PROBLEM REQUIREMENTS
Determine how many lines of the entries contain "tantangan". Reply with that number alone.

[Collected data]
══════════

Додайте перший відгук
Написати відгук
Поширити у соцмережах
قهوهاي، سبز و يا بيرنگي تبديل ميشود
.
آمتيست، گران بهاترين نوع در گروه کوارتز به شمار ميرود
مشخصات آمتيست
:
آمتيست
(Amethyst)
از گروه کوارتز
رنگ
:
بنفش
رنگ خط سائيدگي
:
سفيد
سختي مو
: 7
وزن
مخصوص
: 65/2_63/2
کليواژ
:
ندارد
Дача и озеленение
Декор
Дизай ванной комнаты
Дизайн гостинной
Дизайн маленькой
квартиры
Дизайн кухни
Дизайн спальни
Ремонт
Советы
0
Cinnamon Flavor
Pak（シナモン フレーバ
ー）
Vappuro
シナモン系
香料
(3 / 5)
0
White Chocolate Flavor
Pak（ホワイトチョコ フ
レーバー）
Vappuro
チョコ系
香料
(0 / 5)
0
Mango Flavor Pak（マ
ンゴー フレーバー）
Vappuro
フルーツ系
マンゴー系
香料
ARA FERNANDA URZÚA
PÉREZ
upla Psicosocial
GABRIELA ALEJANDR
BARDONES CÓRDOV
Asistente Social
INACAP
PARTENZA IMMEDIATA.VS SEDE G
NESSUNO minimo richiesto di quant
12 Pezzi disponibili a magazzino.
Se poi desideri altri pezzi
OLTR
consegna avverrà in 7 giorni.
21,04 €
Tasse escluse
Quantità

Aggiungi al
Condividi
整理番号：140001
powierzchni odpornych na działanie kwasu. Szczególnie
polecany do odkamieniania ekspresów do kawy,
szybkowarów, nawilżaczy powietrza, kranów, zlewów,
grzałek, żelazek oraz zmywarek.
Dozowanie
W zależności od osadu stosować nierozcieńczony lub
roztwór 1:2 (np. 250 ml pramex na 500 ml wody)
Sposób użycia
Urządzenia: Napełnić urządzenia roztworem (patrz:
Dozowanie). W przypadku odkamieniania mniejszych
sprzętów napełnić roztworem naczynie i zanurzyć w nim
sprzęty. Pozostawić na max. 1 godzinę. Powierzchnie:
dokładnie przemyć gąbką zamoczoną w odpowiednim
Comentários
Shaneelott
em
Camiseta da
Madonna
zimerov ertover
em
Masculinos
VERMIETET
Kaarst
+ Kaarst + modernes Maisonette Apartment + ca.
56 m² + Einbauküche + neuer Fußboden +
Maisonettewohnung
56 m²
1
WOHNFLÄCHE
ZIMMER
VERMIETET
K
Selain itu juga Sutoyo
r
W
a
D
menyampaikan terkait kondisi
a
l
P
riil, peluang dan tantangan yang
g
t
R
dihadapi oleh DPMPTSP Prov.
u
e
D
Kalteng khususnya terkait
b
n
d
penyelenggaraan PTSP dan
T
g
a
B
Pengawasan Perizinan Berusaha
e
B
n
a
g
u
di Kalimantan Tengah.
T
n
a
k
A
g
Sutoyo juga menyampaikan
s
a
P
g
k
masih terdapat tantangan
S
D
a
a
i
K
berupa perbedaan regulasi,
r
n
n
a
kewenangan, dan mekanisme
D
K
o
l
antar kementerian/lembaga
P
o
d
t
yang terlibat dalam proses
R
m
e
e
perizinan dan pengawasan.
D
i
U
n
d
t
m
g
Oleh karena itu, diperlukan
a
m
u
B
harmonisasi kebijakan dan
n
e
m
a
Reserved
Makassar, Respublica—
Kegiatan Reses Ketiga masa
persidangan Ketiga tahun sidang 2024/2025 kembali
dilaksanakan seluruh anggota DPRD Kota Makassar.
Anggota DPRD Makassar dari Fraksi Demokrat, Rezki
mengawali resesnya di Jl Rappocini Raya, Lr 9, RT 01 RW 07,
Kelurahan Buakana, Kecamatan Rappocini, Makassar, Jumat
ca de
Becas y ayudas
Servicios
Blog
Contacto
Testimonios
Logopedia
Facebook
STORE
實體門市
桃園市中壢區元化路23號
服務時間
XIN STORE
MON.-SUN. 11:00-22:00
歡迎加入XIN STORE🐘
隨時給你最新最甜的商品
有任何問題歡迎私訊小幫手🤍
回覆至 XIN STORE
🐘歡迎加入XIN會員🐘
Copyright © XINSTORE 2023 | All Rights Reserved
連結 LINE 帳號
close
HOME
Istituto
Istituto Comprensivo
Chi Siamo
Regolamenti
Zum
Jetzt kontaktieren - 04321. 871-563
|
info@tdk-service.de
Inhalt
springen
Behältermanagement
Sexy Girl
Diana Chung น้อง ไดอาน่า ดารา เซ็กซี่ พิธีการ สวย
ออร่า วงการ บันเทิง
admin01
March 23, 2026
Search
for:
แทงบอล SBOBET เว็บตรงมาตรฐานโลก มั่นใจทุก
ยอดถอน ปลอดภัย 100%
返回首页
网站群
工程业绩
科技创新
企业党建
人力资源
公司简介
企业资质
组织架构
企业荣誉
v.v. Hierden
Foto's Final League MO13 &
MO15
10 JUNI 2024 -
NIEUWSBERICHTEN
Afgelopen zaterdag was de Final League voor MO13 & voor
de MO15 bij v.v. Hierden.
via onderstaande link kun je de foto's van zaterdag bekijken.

══════════

EXERCISE SOLUTION
2